After banging my head against the wall for several years, it looks like even those curmudgeons who think a Tamogatchi is an advanced piece of software engineering are finally grasping the need for a mobile-friendly website.
But like everything else, even that process has changed dramatically over the last few decades. Initially, it seemed like we had a great answer to the challenge of different-sized screens. First, we’d build a site that looked nice on a desktop; then we’d build the same site in a slightly different way so that it looked nice on a mobile phone. Problem solved.
Not so fast. Turns out, mobile phone and device providers don’t seem to have any restraint when it comes to screen sizes. They just keep coming out with new ones – and not just sizes, mind you, but different pixel densities, as well. As a result, that mobile site you build for a 4-inch, 300 dpi screen might not cut it on a 6-inch, 440 dpi screen.
So what’s next? Just keep building out mobile sites like an army of HTML minions?
Responsive design answers that problem by going to that “grid” way of thinking from back in the 90s (before we all learned how to do all sorts of cool things with animation [think Flash] and graphical implementation).
Take this example here – the website of our friends at Northeast Security Systems. On a nice, wide screen, we can make use of that space and let the content fill it out. There’s plenty of room for everyone. Notice how, each element is assembled into a grid. Each category box has its own cell, as does the content area and contact form.
Now let’s shrink the screen down a bit – maybe we’re on a Nexus 7 tablet. What’s incredible is that with responsive design, as the screen size shrinks, each cell is shrinking proportionally as well. Everything still fits within the confines of the screen width.
Do you see what happened there? Some margins reduced, some padding changed, some text wrapped – but it still looks great. By scaling the cells down, we’re able to keep the content readable and aesthetically pleasing.
Of course, eventually the screen size will shrink down to a point where those three boxes at the top are going to have a word per line in order to fit within the screen size. To prevent that issue, we have to determine a break point – that is, the smallest screen size where this format will still be readable and user friendly.
We know at the break point, having those three boxes across the screen just isn’t viable anymore.
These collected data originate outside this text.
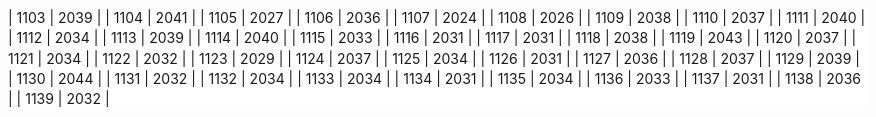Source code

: | 1103  | 2039  |
| 1104  | 2041  |
| 1105  | 2027  |
| 1106  | 2036  |
| 1107  | 2024  |
| 1108  | 2026  |
| 1109  | 2038  |
| 1110  | 2037  |
| 1111  | 2040  |
| 1112  | 2034  |
| 1113  | 2039  |
| 1114  | 2040  |
| 1115  | 2033  |
| 1116  | 2031  |
| 1117  | 2031  |
| 1118  | 2038  |
| 1119  | 2043  |
| 1120  | 2037  |
| 1121  | 2034  |
| 1122  | 2032  |
| 1123  | 2029  |
| 1124  | 2037  |
| 1125  | 2034  |
| 1126  | 2031  |
| 1127  | 2036  |
| 1128  | 2037  |
| 1129  | 2039  |
| 1130  | 2044  |
| 1131  | 2032  |
| 1132  | 2034  |
| 1133  | 2034  |
| 1134  | 2031  |
| 1135  | 2034  |
| 1136  | 2033  |
| 1137  | 2031  |
| 1138  | 2036  |
| 1139  | 2032  |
So how do we solve this? We adjust the grid! Instead of displaying the three boxes across, we can simply display them one atop of another. Now each has plenty of room to exist within the confines of the screen width.
By sectioning off pieces of content into a grid – with each element as a piece of the whole – we’re given the ability to manipulate how content falls on a page on a more detailed level. Think of it as a whole bucket of blocks that you can arrange however you want.
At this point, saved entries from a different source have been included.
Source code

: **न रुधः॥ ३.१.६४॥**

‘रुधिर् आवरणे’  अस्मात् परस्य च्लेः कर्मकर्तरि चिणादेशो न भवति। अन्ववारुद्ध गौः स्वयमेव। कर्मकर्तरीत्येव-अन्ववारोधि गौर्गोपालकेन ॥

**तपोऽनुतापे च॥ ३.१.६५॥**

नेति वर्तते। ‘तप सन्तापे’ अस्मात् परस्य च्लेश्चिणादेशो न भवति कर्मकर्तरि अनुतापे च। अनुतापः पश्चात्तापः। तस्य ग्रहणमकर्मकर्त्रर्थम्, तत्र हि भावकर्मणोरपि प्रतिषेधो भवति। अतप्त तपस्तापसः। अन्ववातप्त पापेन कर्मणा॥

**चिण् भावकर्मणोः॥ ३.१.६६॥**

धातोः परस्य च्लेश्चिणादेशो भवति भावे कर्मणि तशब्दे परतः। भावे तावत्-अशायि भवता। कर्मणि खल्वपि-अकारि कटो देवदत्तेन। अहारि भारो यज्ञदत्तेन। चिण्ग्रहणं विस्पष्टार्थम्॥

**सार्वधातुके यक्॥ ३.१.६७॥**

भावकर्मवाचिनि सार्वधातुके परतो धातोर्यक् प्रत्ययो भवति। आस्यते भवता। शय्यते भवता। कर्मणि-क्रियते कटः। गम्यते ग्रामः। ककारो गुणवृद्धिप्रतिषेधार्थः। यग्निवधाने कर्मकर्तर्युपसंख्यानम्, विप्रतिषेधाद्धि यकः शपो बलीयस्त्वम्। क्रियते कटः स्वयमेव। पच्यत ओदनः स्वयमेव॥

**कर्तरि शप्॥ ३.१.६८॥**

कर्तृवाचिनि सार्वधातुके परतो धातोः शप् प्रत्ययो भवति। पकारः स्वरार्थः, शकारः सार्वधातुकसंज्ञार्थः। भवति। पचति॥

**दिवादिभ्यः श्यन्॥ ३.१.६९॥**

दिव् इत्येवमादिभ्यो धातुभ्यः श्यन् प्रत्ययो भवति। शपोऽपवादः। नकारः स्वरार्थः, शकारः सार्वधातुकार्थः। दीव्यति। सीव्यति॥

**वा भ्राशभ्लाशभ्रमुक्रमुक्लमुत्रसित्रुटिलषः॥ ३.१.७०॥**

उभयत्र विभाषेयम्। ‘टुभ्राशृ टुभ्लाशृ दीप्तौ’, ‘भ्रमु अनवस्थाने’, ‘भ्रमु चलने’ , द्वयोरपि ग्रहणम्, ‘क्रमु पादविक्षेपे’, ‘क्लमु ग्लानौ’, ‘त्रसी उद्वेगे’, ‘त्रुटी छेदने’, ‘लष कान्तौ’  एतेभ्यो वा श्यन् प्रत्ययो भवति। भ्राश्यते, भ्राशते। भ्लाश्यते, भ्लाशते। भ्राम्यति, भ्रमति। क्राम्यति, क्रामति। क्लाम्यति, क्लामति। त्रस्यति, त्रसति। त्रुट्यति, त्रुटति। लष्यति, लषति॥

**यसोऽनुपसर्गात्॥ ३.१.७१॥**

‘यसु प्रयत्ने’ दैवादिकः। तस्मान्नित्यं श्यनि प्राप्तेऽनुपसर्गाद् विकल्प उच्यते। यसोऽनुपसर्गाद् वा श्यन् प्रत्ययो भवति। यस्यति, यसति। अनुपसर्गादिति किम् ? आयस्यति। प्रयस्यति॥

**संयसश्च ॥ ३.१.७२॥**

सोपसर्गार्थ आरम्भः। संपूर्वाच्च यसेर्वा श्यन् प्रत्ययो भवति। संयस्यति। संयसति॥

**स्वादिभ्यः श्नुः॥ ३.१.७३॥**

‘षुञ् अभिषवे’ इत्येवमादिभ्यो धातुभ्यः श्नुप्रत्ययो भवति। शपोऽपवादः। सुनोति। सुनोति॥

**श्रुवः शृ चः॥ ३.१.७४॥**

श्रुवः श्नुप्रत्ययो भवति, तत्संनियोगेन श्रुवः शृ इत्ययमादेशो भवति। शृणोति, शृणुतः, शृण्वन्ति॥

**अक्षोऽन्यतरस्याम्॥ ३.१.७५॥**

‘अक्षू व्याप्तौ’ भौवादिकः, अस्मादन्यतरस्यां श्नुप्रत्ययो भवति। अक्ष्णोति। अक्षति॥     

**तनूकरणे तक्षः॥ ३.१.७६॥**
That’s the gist of it. There is plenty more that goes into responsive design – how to manage your navigation, how to deal with alignment of elements within these cells, when to simply exclude elements in smaller screen sizes – but when it comes down to it, responsive design is a simple, logical way to handle the complexity of dealing with limitless screen sizes.
In a world where so much online research is done cross-device, having a way to maintain form and function – and a cohesive experience – throughout the journey is so important.